How to get the number of rows in a table?

I am using a query binding, and attempting to use a Script transform to get the number of rows in the dataset, because I did not find a prop on the table that would allow me to get the number of rows.

In the Script console, I can make a dictionary like this:

d = {"name": ["one", "two","three","four"], 
	"number": [1,2,3,4]}

Then print(len(d['name'])) and get 4.

But, when trying to do the same in a Script transform, I get messages like the index must be an integer, or something about not being able to be coerced into a PyDataSet.

I've tried the toDataSet and toPyDataSet, to no avail. Such as len(dataset[0]['name']), len(dataset[0]) evaluates to the number of columns ( I think).
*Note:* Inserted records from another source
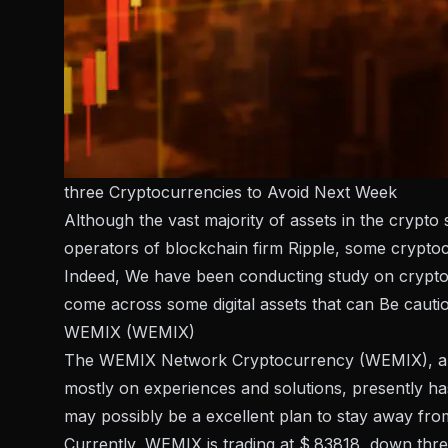
three Cryptocurrencies to Avoid Next Week
Although the vast majority of assets in the crypto
operators of blockchain firm Ripple, some cryptocur
Indeed, We have been conducting study on cryptoc
come across some digital assets that can Be cautio
WEMIX (WEMIX)
The WEMIX Network Cryptocurrency (WEMIX), a dec
mostly on experiences and solutions, presently ha
may possibly be a excellent plan to stay away from 
Currently, WEMIX is trading at $.83818, down th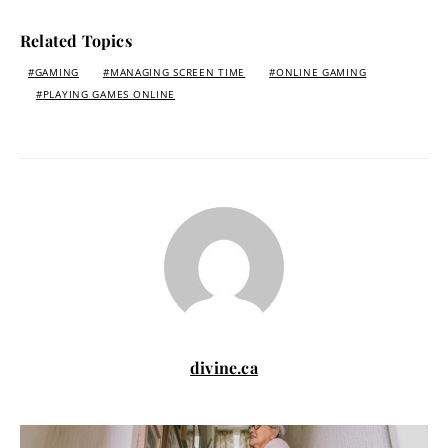
Related Topics
GAMING
MANAGING SCREEN TIME
ONLINE GAMING
PLAYING GAMES ONLINE
divine.ca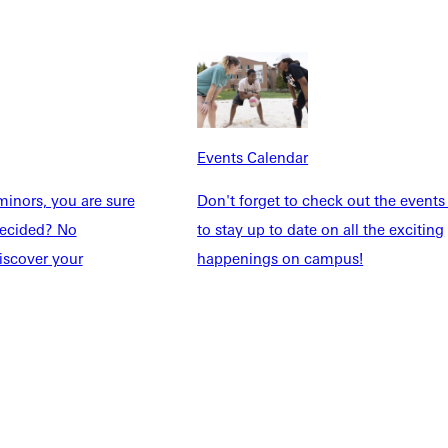
Explore More
dents
News & Media
Students
Events Calendar
udents
Alumni
taff
Directory
Events Calendar
Families
Inside GU
inors, you are sure
Don't forget to check out the events
y
Jobs
ndecided? No
to stay up to date on all the exciting
 Military
iscover your
happenings on campus!
ashboard
Service Request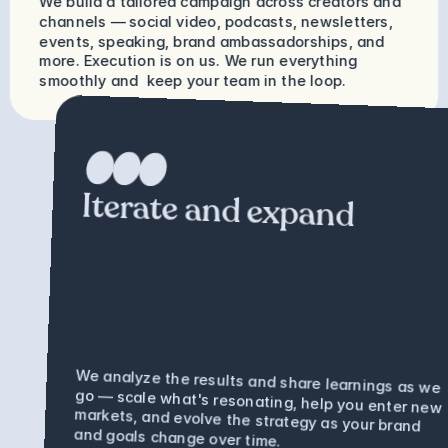
We build a tailored campaign across creators and 
channels — social video, podcasts, newsletters, 
events, speaking, brand ambassadorships, and 
more. Execution is on us. We run everything 
smoothly and  keep your team in the loop.
Iterate and expand
We analyze the results and share learnings as we 
go — scale what's resonating, help you enter new 
markets, and evolve the strategy as your brand 
and goals change over time.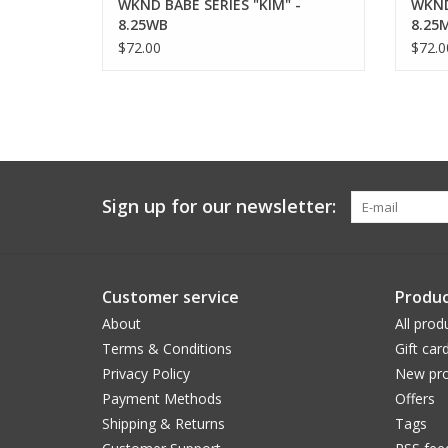
WKND BABE SERIES "KIM" -
WKND
8.25WB
8.25
$72.00
$72.0
Sign up for our newsletter:
Customer service
Produc
About
All prod
Terms & Conditions
Gift car
Privacy Policy
New pro
Payment Methods
Offers
Shipping & Returns
Tags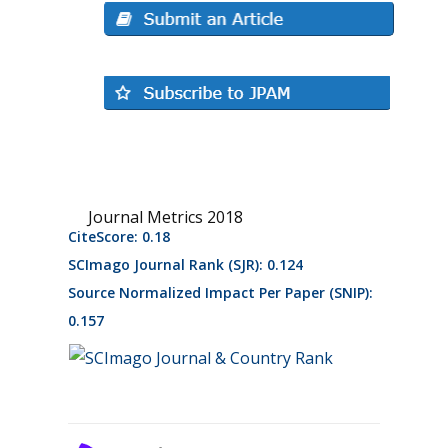
Journal Metrics 2018
CiteScore: 0.18
SCImago Journal Rank (SJR): 0.124
Source Normalized Impact Per Paper (SNIP):
0.157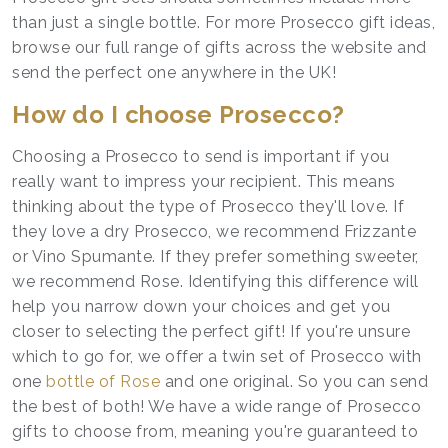
than just a single bottle. For more Prosecco gift ideas,
browse our full range of gifts across the website and
send the perfect one anywhere in the UK!
How do I choose Prosecco?
Choosing a Prosecco to send is important if you
really want to impress your recipient. This means
thinking about the type of Prosecco they'll love. If
they love a dry Prosecco, we recommend Frizzante
or Vino Spumante. If they prefer something sweeter,
we recommend Rose. Identifying this difference will
help you narrow down your choices and get you
closer to selecting the perfect gift! If you're unsure
which to go for, we offer a twin set of Prosecco with
one
bottle of Rose
and one original. So you can send
the best of both! We have a wide range of Prosecco
gifts to choose from, meaning you're guaranteed to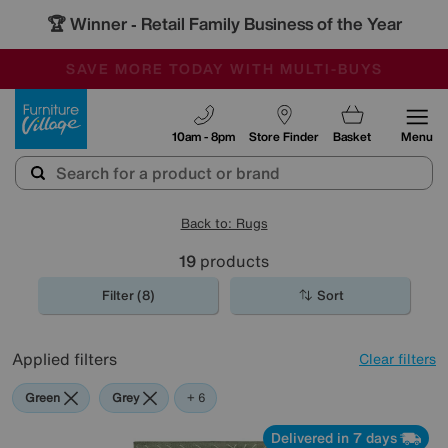
🏆 Winner
Retail Family Business of the Year
-
SAVE MORE TODAY WITH MULTI-BUYS
OUR STORES ARE AIR-CONDITIONED
SALE - MANY OFFERS END SUNDAY
Furniture Village
10am - 8pm
Store Finder
Basket
Menu
Back to: Rugs
19
products
Filter (8)
Sort
Applied filters
Clear filters
Green
Grey
Blue
Beige
Cream
White
+ 6
Delivered in 7 days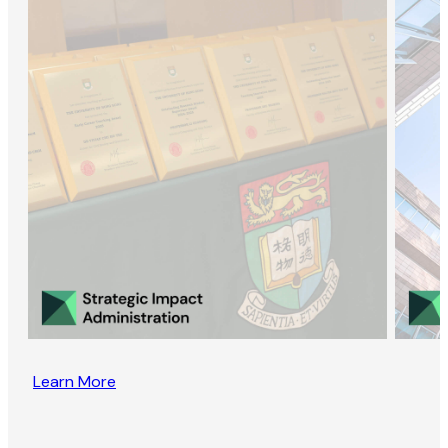
Learn More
What am I missing? Thanks!

Edit:
And this:

def transform(self, value, quality, timestamp):
	set1 = len(value)
	return set1

Yields: basic streaming dataset has no len().

BUT, this seems to work:

def transform(self, value, quality, timestamp):
	set1 = system.dataset.toPyDataSet(value)
	set2 = len(set1)
	return set2

You can also do this

headers = ['test']
data = [[1],[2]]
ds = system.dataset.toDataSet(headers, data)
print ds.getRowCount()
print ds.rowCount
pyDs = system.dataset.toPyDataSet(ds)
print pyDs.getRowCount()
print pyDs.rowCount

result

>>>
2
2
2
2

You're working with datasets directly, not Python data structures, so the Python builtin len has no idea how to work with it. Wrapping with a PyDataset is fine; it's no significant performance overhead, but you can also directly ask it for the row count as @dkhayes117 suggested.

Correct me if im wrong but you should use ds.rowCount over ds.getRowCount() because "something Jython something" makes it more efficient.

Correct

Whats the difference here?

.rowCount is a bean property with a value that is directly accessible, where as getRowCount() is a component method that has to get the value and return it. You could view the method as a middle man between you and the property value.

In practice, it's probably impossible to visually observe the difference in efficiency between the using the property instead of the method, and I've never done any kind of performance testing to confirm the consensus that bean properties are better, but intuitively, it's easy to imagine why one would be more efficient than the other.

1 Like

Fewer instructions in the bytecode for the jython interpreter.

Directly, meaning:

query = "myQuery"
ds = system.db.runNamedQuery(query)
print(ds.rowCount)

And this does, indeed, work, without converting to any other dataset type.
Thank you, @dkhayes117 and @PGriffith

1 Like